TASK TO CARRY OUT: In the passage on the fashion summit, switch "politicians" to "leaders" and write out the passage again, starting with "MILAN — The" and going on through "his outspoken ways.".

EXCERPTED TEXT:

MILAN — The Greek crisis was one of the topics of the day on Wednesday at the Milano Fashion Global Summit, although not part of the program, which hinged on “Sustainable Food, Sustainable Fashion.”
Tod’s chairman Diego Della Valle and OTB founder Renzo Rosso had no qualms speaking their mind.
“It’s disconcerting what is happening with Greece. There are politicians that talk and talk but don’t count at all,” said Della Valle, who is known for his outspoken ways.
Asked by the moderator if he was referring to Italy’s Prime Minister Matteo Renzi, Della Valle first said he was speaking “in general,” but added that they were “friends” and that Renzi had “to change gears. He has fallen hands and feet [head on] in the puddles of the old politics and we don’t want this.”
Della Valle continued, saying the general idea had been that the euro currency would have helped “amortize” issues within Europe.
However, he lamented the fact that the stock exchanges “collapse every other day,” and that there are “no precise guidelines, decisions are made at 3 o’clock in the morning, half an hour before the deadlines. This European Union does not let us sleep tight.”
On the sidelines of the conference, the entrepreneur said he did “not want to be polemic,” but observed that this is “the expression of a government that is at its end. We see the same old rites from the past, petty and sneaky behavior, and it is not doing what it had set out to do. We need facts.”
Della Valle touched on the subject of his “Noi Italiani” (or “We Italians”) association, which will be officially presented by September, noting that it is not a political party and that it will allow other entrepreneurs to initiate “solidarity projects.”

DATASET:
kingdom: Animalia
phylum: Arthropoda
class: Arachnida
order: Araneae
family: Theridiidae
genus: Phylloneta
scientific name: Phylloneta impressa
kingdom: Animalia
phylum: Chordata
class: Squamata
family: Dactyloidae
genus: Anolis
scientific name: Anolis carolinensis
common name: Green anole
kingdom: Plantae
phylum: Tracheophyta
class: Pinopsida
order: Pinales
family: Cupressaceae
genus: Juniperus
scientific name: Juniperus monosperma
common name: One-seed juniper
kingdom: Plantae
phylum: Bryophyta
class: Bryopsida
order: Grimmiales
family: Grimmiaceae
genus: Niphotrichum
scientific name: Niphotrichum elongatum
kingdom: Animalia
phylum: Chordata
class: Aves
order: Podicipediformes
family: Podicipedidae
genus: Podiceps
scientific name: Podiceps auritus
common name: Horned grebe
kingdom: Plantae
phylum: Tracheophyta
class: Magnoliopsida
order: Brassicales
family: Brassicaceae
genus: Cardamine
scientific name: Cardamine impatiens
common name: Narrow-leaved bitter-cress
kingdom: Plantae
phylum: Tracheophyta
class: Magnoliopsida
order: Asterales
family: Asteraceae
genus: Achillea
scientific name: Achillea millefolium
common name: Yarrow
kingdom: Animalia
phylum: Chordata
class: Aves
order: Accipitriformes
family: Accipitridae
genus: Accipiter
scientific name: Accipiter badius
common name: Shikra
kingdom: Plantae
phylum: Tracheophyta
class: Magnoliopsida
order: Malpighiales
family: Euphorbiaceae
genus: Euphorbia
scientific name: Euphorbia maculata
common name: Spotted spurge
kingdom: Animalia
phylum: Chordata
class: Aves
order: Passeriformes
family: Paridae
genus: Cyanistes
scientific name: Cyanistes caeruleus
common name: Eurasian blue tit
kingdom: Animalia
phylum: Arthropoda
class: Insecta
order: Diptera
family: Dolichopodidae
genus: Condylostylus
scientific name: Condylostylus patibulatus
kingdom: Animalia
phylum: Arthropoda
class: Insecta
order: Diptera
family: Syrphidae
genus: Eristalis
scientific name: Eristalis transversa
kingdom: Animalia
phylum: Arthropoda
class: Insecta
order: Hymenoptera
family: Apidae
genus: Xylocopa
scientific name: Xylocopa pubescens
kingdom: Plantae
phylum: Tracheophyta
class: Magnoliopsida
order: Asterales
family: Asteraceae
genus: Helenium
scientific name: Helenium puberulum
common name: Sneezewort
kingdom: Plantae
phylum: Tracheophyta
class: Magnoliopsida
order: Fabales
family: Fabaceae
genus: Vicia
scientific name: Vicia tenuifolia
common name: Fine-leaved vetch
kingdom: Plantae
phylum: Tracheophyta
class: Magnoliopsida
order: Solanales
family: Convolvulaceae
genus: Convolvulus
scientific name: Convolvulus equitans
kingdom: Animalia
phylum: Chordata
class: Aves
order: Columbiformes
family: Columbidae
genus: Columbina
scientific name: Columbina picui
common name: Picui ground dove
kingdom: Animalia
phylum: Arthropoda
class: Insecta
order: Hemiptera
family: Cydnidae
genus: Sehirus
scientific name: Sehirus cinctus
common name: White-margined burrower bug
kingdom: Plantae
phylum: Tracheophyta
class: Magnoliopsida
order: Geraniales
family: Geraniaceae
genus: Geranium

COMPLETED TASK:
MILAN — The Greek crisis was one of the topics of the day on Wednesday at the Milano Fashion Global Summit, although not part of the program, which hinged on “Sustainable Food, Sustainable Fashion.”
Tod’s chairman Diego Della Valle and OTB founder Renzo Rosso had no qualms speaking their mind.
“It’s disconcerting what is happening with Greece. There are leaders that talk and talk but don’t count at all,” said Della Valle, who is known for his outspoken ways.